Le RER peut-il sortir de son tunnel ?
La commission d'enquête parlementaire qui a rendu un rapport le 7 mars 2012 sur les RER, deux jours après un gros couac sur le réseau de transport francilien, préconise un train de mesures pour en finir avec les dysfonctionnements et les désagréments quotidiens subis par les usagers.Hasard du calendrier, deux jours après la panique générale, le 5 mars, sur les lignes B et D du RER, liée à un enchaînement malheureux d'incidents techniques et voyageurs, une commission d'enquête parlementaire présentait un train de mesures concrètes pour améliorer le réseau de transport suburbain "à bout de course, qui n'a pas bénéficié des investissements suffisants sur les 20-25 dernières années".
Dans son rapport, le président de la commission d'enquête, le député UMP des Yvelines Pierre Morange, préconise 32 mesures, dont six figurent dans une charte qu'il espère faire rapidement signer aux dirigeants de la SNCF, de la RATP et de Réseau ferré de France.
L'élu réclame que des représentants des usagers puissent siéger aux conseils d'administration et de surveillance de ces organismes ainsi que la mise en place, d'ici à fin 2012, d'un "système d'information fiable, complet et multimodal pour communiquer de manière systématique des informations en cas d'incident" aux voyageurs, dans toutes les gares, y compris en langue étrangère.
"Souffrance morale"Près de 3,6 millions de Franciliens participent selon lui à une "transhumance quotidienne, passant 2 à 3 heures par jour dans les transports". Ils vivent "une vraie souffrance, morale, physique, doublée d'un stoïcisme, avec ce sentiment d'être pris en otage par le système, d'être du bétail, c'est inadmissible", a-t-il exposé.
Peu de chiffres existent sur les retards, mais "les études montrent que les gens anticipent en général une demi-heure" sur l'heure à laquelle ils sont censés arriver, sans parler des rames bondées qui obligent à attendre le train suivant en heure de pointe. Sur la ligne A par exemple, la plus empruntée avec son million de passagers quotidiens, les retards concerneraient, selon la SNCF et la RATP, 12% des trains, tandis que le RER B cumulerait 15 à 20% de retard, selon le député. "C'est la pire, sur certains tronçons ça peut monter à 33%", commente-t-il.
Les "voyageurs" (signal d'alarme actionné, blocage des portes, colis abandonné, atteintes à la sécurité et incivilités, mais surtout les suicides) en sont la première cause directe (40 à 44%), suivis des problèmes sur le matériel roulant (30%).
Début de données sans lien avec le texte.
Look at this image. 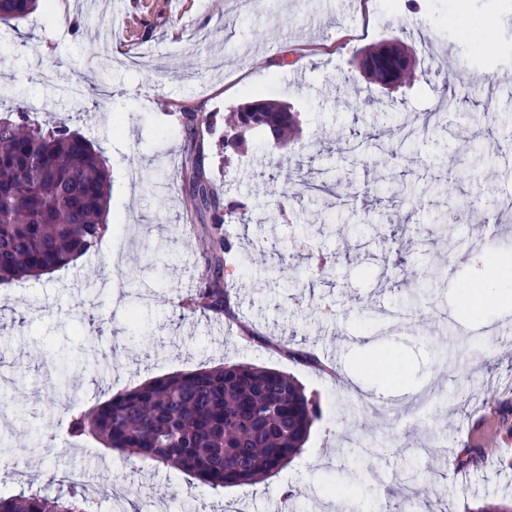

Saturation du réseauMais la principale explication réside dans la saturation du réseau, alors que le nombre de voyageurs a augmenté de 30% sur les dix dernières années et devrait augmenter d'autant dans la décennie à venir, selon Pierre Morange, qui dénonce également l'inconfort, le manque de propreté et de sécurité des trains.
La mise en place d'une gestion unifiée de la ligne A et B d'ici à fin 2012, par le biais d'un poste de commandement unique, alors que des tronçons sont actuellement gérés alternativement par la SNCF ou la RATP, figure aussi parmi les mesures préconisées dans ce rapport (lire notre article sur ce sujet).
Il propose par ailleurs de donner au Syndicat des transports en Ile-de-France, (Stif), un rôle moteur dans la gestion globale du réseau.
Le député regrette de ne pas avoir obtenu d'informations financières précises de la part de la RATP et de la SNCF, dont la comptabilité sur l'Ile-de-France n'est pas détaillée, ce qui provoque "une absence de connaissance réelle du coût du réseau".
Il réclame de pouvoir consulter des comptes détaillés d'ici à fin 2012. D'autant plus que, selon des indications de RFF, citées par le député, une bonne partie des droits de péage d'Ile-de-France, soit au moins 400 millions d'euros, ont été dépensés sur les réseaux d'autres régions de l'Hexagone.
Plan de mobilisation Pour Jean-Paul Huchon, "Ce rapport valide totalement la logique du Plan de mobilisation pour les transports que les collectivités franciliennes et le Stif défendent depuis 2008 et auquel l'État s'est dernièrement rallié suite aux débats publics sur le Grand Paris", s'est réjoui le président socialiste de la Région et du Stif. Deux urgences avaient en effet été identifiées : les lignes RER, ainsi que la désaturation de la ligne 13 par le prolongement de la ligne 14.
Le chef de file de la région "salue" les propositions des parlementaires sur les financements pour la modernisation des RER : "La sécurisation des financements de l'Etat en faveur des RER et le réinvestissement en Ile-de-France de l'intégralité des redevances payées par le Stif sont une première réponse (...) De la même manière, la Région est engagée dans la durée pour la modernisation du réseau. Mais il faudra sans doute aller plus loin, en mobilisant des ressources nouvelles ou existantes", a-t-il ajouté.